■ **What you need to do**: The full listing, exactly as written and with no images, is the expected output.

■ **Given records**:
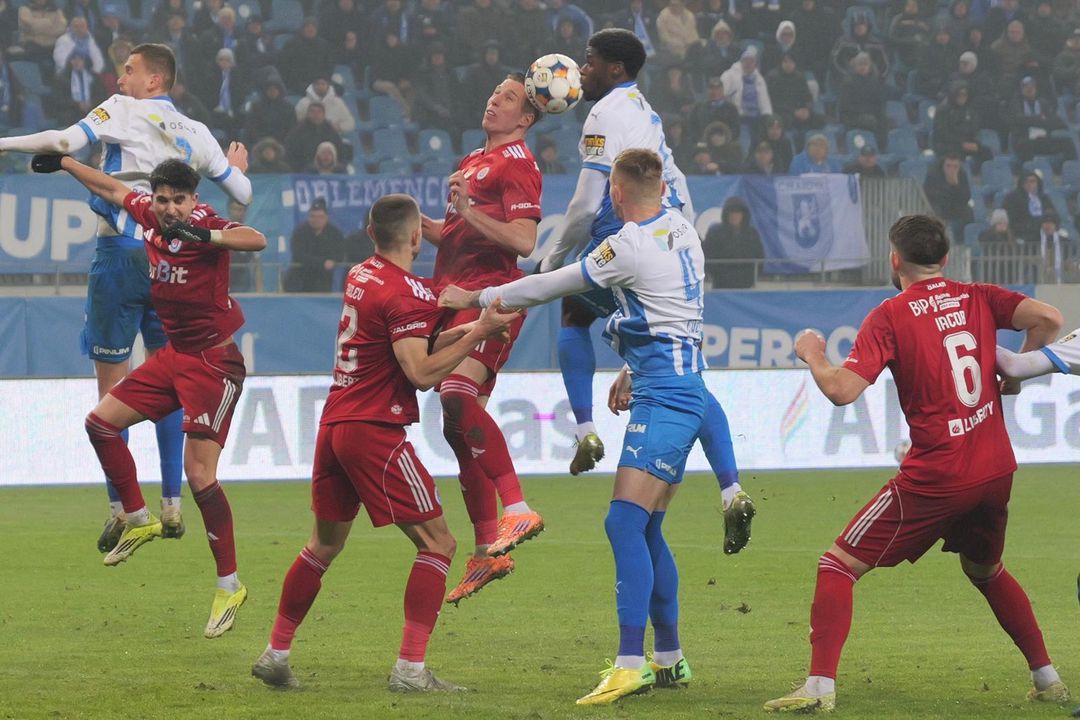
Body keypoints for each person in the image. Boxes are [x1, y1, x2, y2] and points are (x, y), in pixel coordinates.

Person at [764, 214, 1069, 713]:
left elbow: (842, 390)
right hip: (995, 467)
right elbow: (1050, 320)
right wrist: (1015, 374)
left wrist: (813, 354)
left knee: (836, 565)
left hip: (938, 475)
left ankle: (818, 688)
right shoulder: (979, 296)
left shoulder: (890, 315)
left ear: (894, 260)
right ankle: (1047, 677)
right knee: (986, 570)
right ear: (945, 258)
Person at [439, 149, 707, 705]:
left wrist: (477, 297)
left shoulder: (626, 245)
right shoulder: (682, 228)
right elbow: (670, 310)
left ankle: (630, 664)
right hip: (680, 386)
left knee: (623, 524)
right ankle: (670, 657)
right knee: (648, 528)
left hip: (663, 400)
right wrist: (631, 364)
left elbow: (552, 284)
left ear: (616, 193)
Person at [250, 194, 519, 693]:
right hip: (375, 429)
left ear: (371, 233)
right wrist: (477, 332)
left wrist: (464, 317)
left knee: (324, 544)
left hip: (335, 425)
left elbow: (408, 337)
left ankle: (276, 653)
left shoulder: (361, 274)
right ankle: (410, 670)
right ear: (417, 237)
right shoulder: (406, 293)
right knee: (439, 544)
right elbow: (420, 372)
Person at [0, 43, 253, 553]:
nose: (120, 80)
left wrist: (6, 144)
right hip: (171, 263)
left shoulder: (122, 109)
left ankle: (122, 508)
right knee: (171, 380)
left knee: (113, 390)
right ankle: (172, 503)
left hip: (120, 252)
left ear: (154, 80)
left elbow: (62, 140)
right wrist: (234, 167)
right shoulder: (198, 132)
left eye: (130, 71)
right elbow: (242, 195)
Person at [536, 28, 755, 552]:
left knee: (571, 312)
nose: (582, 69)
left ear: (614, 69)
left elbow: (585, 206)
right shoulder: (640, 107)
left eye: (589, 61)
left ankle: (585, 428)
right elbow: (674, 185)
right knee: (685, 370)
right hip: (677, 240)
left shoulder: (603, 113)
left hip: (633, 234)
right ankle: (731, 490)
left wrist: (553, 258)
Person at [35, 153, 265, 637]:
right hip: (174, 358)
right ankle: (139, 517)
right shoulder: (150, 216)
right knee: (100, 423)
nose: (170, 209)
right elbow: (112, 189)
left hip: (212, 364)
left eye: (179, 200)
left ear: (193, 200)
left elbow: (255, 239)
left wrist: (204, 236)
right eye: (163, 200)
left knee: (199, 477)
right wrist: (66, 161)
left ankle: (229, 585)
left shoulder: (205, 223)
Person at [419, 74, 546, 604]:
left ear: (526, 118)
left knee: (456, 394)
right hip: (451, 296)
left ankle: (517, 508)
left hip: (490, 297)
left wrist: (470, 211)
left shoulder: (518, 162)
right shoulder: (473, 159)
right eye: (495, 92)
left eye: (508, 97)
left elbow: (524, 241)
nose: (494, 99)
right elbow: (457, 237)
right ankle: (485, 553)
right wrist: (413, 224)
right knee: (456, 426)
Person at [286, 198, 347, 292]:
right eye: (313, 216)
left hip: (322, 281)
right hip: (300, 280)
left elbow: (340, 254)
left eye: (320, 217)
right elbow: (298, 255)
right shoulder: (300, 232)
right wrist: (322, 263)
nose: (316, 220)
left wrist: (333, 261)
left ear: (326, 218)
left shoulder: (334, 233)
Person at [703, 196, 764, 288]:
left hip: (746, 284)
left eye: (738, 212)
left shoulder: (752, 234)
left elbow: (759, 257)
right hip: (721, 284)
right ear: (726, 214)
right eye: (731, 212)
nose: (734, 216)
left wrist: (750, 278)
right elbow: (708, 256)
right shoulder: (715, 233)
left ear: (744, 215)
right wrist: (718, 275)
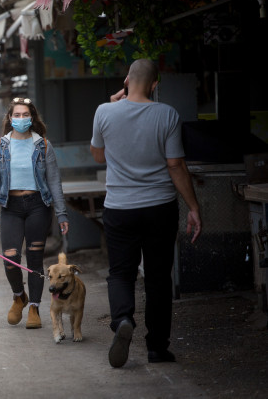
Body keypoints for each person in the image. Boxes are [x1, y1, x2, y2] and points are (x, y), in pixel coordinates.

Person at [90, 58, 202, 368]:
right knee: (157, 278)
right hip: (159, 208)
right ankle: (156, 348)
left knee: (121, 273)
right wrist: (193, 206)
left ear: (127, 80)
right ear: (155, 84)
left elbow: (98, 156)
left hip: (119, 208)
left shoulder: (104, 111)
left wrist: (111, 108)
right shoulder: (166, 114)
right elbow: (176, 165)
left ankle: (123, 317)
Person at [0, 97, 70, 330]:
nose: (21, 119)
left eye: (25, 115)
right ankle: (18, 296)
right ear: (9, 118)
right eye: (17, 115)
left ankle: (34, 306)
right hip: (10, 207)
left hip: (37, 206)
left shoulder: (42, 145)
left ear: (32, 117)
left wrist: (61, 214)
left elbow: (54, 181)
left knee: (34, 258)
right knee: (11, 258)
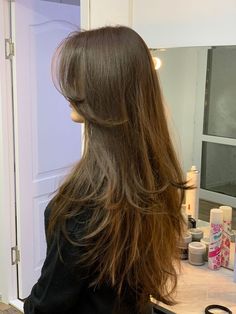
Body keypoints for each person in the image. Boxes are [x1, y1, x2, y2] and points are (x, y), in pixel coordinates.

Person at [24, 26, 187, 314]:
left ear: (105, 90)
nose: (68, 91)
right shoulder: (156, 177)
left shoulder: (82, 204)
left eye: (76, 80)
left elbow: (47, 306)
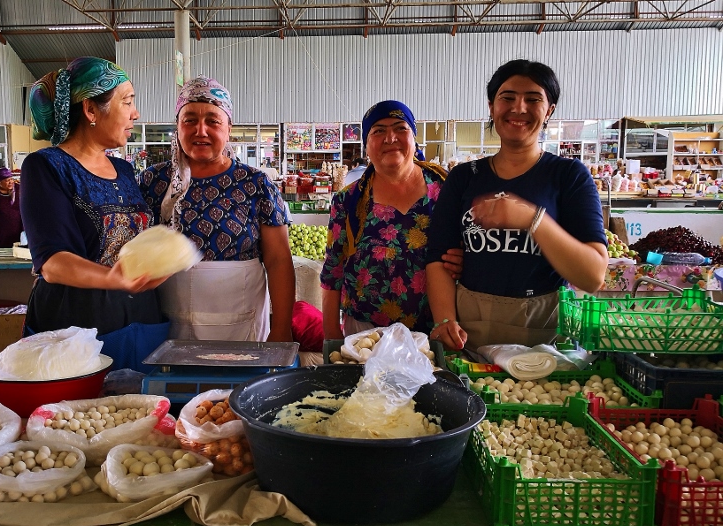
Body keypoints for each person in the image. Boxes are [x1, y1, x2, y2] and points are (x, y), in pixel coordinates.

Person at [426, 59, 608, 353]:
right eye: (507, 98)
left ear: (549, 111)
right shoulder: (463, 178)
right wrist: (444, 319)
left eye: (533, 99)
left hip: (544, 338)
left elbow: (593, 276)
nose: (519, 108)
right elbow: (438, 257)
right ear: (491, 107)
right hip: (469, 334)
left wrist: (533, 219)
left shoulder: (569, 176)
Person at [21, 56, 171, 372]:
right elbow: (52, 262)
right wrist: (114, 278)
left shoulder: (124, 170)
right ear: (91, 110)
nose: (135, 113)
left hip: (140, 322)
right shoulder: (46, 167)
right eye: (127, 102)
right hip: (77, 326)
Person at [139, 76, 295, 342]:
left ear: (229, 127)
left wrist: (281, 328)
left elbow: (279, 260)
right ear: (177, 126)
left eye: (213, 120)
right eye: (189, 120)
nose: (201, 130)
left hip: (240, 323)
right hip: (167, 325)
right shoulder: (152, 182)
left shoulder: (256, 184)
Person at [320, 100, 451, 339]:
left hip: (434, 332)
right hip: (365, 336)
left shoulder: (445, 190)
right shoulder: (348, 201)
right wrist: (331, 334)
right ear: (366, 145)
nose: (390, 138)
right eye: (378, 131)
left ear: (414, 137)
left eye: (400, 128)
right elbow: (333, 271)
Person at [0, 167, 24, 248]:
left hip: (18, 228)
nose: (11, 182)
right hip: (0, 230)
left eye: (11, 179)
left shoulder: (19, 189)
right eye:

■ **Response box**:
Body keypoints for each person in the image. Boxes are [x1, y1, x2, y2] and points are (x, y), in pixel coordinates.

Person at [764, 214, 1069, 713]:
left elbow: (842, 390)
right hip: (995, 467)
right elbow: (1050, 320)
right wrist: (1015, 374)
left wrist: (813, 354)
left knee: (836, 565)
left hip: (938, 475)
left ankle: (818, 688)
right shoulder: (979, 296)
left shoulder: (890, 315)
left ear: (894, 260)
right ankle: (1047, 677)
right knee: (986, 570)
right ear: (945, 258)
Person at [439, 149, 707, 705]:
left wrist: (477, 297)
left shoulder: (626, 245)
right shoulder: (682, 228)
right elbow: (670, 310)
left ankle: (630, 664)
right hip: (680, 386)
left knee: (623, 524)
right ankle: (670, 657)
right knee: (648, 528)
left hip: (663, 400)
right wrist: (631, 364)
left elbow: (552, 284)
left ear: (616, 193)
Person at [250, 194, 519, 693]:
right hip: (375, 429)
left ear: (371, 233)
right wrist: (477, 332)
left wrist: (464, 317)
left knee: (324, 544)
left hip: (335, 425)
left elbow: (408, 337)
left ankle: (276, 653)
left shoulder: (361, 274)
right ankle: (410, 670)
right ear: (417, 237)
right shoulder: (406, 293)
right knee: (439, 544)
right elbow: (420, 372)
Person at [0, 43, 253, 553]:
nose: (120, 80)
left wrist: (6, 144)
right hip: (171, 263)
left shoulder: (122, 109)
left ankle: (122, 508)
right knee: (171, 380)
left knee: (113, 390)
right ankle: (172, 503)
left hip: (120, 252)
left ear: (154, 80)
left elbow: (62, 140)
right wrist: (234, 167)
right shoulder: (198, 132)
left eye: (130, 71)
right elbow: (242, 195)
Person at [536, 28, 755, 552]:
left knee: (571, 312)
nose: (582, 69)
left ear: (614, 69)
left elbow: (585, 206)
right shoulder: (640, 107)
left eye: (589, 61)
left ankle: (585, 428)
right elbow: (674, 185)
right knee: (685, 370)
right hip: (677, 240)
left shoulder: (603, 113)
left hip: (633, 234)
right ankle: (731, 490)
left wrist: (553, 258)
Person at [35, 153, 265, 637]:
right hip: (174, 358)
right ankle: (139, 517)
right shoulder: (150, 216)
right knee: (100, 423)
nose: (170, 209)
right elbow: (112, 189)
left hip: (212, 364)
left eye: (179, 200)
left ear: (193, 200)
left elbow: (255, 239)
left wrist: (204, 236)
right eye: (163, 200)
left knee: (199, 477)
right wrist: (66, 161)
left ankle: (229, 585)
left shoulder: (205, 223)
Person at [419, 74, 546, 604]:
left ear: (526, 118)
left knee: (456, 394)
right hip: (451, 296)
left ankle: (517, 508)
left hip: (490, 297)
left wrist: (470, 211)
left shoulder: (518, 162)
right shoulder: (473, 159)
right eye: (495, 92)
left eye: (508, 97)
left elbow: (524, 241)
nose: (494, 99)
right elbow: (457, 237)
right ankle: (485, 553)
right wrist: (413, 224)
right knee: (456, 426)
Person at [286, 198, 347, 292]:
right eye: (313, 216)
left hip: (322, 281)
right hip: (300, 280)
left elbow: (340, 254)
left eye: (320, 217)
right elbow: (298, 255)
right shoulder: (300, 232)
right wrist: (322, 263)
nose: (316, 220)
left wrist: (333, 261)
left ear: (326, 218)
left shoulder: (334, 233)
Person at [703, 196, 764, 288]:
left hip: (746, 284)
left eye: (738, 212)
left shoulder: (752, 234)
left elbow: (759, 257)
right hip: (721, 284)
right ear: (726, 214)
right eye: (731, 212)
nose: (734, 216)
left wrist: (750, 278)
right elbow: (708, 256)
right shoulder: (715, 233)
left ear: (744, 215)
right wrist: (718, 275)
Body keypoints for each person in the image. Boxes are [x1, y1, x2, y2] and points are (x, y), in pixel coordinates.

Person at [90, 58, 202, 368]:
right knee: (157, 278)
right hip: (159, 208)
right ankle: (156, 348)
left knee: (121, 273)
right wrist: (193, 206)
left ear: (127, 80)
right ear: (155, 84)
left elbow: (98, 156)
left hip: (119, 208)
left shoulder: (104, 111)
left wrist: (111, 108)
right shoulder: (166, 114)
right elbow: (176, 165)
left ankle: (123, 317)
Person at [0, 97, 70, 330]:
nose: (21, 119)
left eye: (25, 115)
right ankle: (18, 296)
right ear: (9, 118)
right eye: (17, 115)
left ankle: (34, 306)
right hip: (10, 207)
left hip: (37, 206)
left shoulder: (42, 145)
left ear: (32, 117)
left wrist: (61, 214)
left elbow: (54, 181)
left knee: (34, 258)
right knee: (11, 258)
Body keypoints for each person in the image. Boxes are [x1, y1, x2, y2] and points are (x, y), in pixel coordinates.

Person at [24, 26, 187, 314]:
left ear: (105, 90)
nose: (68, 91)
right shoulder: (156, 177)
left shoulder: (82, 204)
left eye: (76, 80)
left elbow: (47, 306)
Body keypoints for each person in the image. Boxes are [x1, y1, x2, y2] and points are (x, y), in pixel coordinates.

Person at [426, 59, 608, 353]:
right eye: (507, 98)
left ear: (549, 111)
right shoulder: (463, 178)
right wrist: (444, 319)
left eye: (533, 99)
left hip: (544, 338)
left elbow: (593, 276)
nose: (519, 108)
right elbow: (438, 257)
right ear: (491, 107)
right hip: (469, 334)
left wrist: (533, 219)
left shoulder: (569, 176)
Person at [21, 56, 171, 372]:
right elbow: (52, 262)
right wrist: (114, 278)
left shoulder: (124, 170)
right ear: (91, 110)
nose: (135, 113)
left hip: (140, 322)
right shoulder: (46, 167)
right eye: (127, 102)
right hip: (77, 326)
Person at [139, 76, 295, 342]:
left ear: (229, 127)
left wrist: (281, 328)
left elbow: (279, 260)
right ear: (177, 126)
left eye: (213, 120)
right eye: (189, 120)
nose: (201, 130)
left hip: (240, 323)
right hip: (167, 325)
right shoulder: (152, 182)
left shoulder: (256, 184)
Person at [320, 100, 451, 339]:
left hip: (434, 332)
right hip: (365, 336)
left shoulder: (445, 190)
right shoulder: (348, 201)
right wrist: (331, 334)
right ear: (366, 145)
nose: (390, 138)
right eye: (378, 131)
left ear: (414, 137)
left eye: (400, 128)
right elbow: (333, 271)
Person at [0, 167, 24, 248]:
left hip: (18, 228)
nose: (11, 182)
right hip: (0, 230)
left eye: (11, 179)
left shoulder: (19, 189)
right eye:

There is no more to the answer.